Il quadro regionale e la posizione di Ferrara
Analizzando il contesto dell'Emilia-Romagna, il fenomeno si presenta con intensità diversa nelle singole province: a livello di furti d'auto la classifica è guidata da Bologna, seguita da Modena, Reggio Emilia e Parma. Ferrara si colloca nelle posizioni finali della graduatoria regionale per quanto riguarda le vetture sottratte, insieme a Forlì-Cesena.
| Ambito | Furti registrati (2025) |
|---|---|
| Provincia di Ferrara - auto | 118 |
| Provincia di Ferrara - moto/motorini | 32 |
| Provincia di Ferrara - totale | 150 |
| Emilia-Romagna - auto | 2.424 |
| Emilia-Romagna - moto e motorini | oltre 1.300 |
Impatto locale e percezione della sicurezza
Per i cittadini ferraresi questi dati fotografano un rischio concreto per chi parcheggia in strada o utilizza mezzi a due ruote. L'incidenza dei furti spiega anche perché, nella regione, una quota significativa di automobilisti decida di proteggere il veicolo con una polizza specifica contro i furti. La presenza di furti ripetuti può aver effetti pratici su scelte quotidiane come il luogo di sosta, l'adozione di sistemi antifurto e la valutazione della necessità di coperture assicurative aggiuntive.

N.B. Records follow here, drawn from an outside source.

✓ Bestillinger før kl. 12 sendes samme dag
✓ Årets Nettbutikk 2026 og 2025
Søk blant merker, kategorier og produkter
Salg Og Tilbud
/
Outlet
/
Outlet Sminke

Come ridurre il rischio: consigli pratici
Sulla base delle raccomandazioni diffuse assieme all'analisi statistica, e utili per chi vive nella nostra provincia, è possibile adottare misure semplici ma efficaci per diminuire la probabilità di subire un furto:
- Scegliere parcheggi visibili e illuminati: evitare zone isolate, nascoste o poco illuminate dove i ladri possono agire indisturbati.
- Preferire aree sorvegliate: dove possibile, optare per parcheggi con passaggio, illuminazione o videosorveglianza, anche a pagamento.
- Non lasciare oggetti in vista: piccoli oggetti come cavetti, borse o sacchetti possono attirare l'attenzione e facilitare il danneggiamento o la forzatura di un mezzo.
- Organizzare il carico nel bagagliaio: se si devono riporre effetti personali o acquisti, farlo prima di fermarsi in luogo pubblico per evitare di esporre gli oggetti alla vista.
Sono suggerimenti pratici che, sommati all'adozione di dispositivi antifurto meccanici o elettronici e a una valutazione delle coperture assicurative, possono contribuire a contenere il fenomeno.
Cosa resta da monitorare
Il dato provinciale, pur inferiore rispetto ad altre realtà regionali, non consente di abbassare la guardia. Importante è il monitoraggio costante delle tendenze e la collaborazione tra cittadini e forze dell'ordine: segnalazioni puntuali e controlli mirati possono aiutare a contrastare i gruppi che operano sul territorio. Per chi possiede un veicolo è inoltre raccomandabile verificare periodicamente le condizioni dei dispositivi di sicurezza e valutare, se necessario, l'attivazione di coperture assicurative che comprendano il rischio furto.
Il fenomeno dei furti d'auto e di due ruote resta un nodo di interesse pubblico: i dati nazionali e regionali e le buone pratiche di prevenzione sono strumenti utili per ridurre i casi e limitare i danni economici e psicologici per le vittime.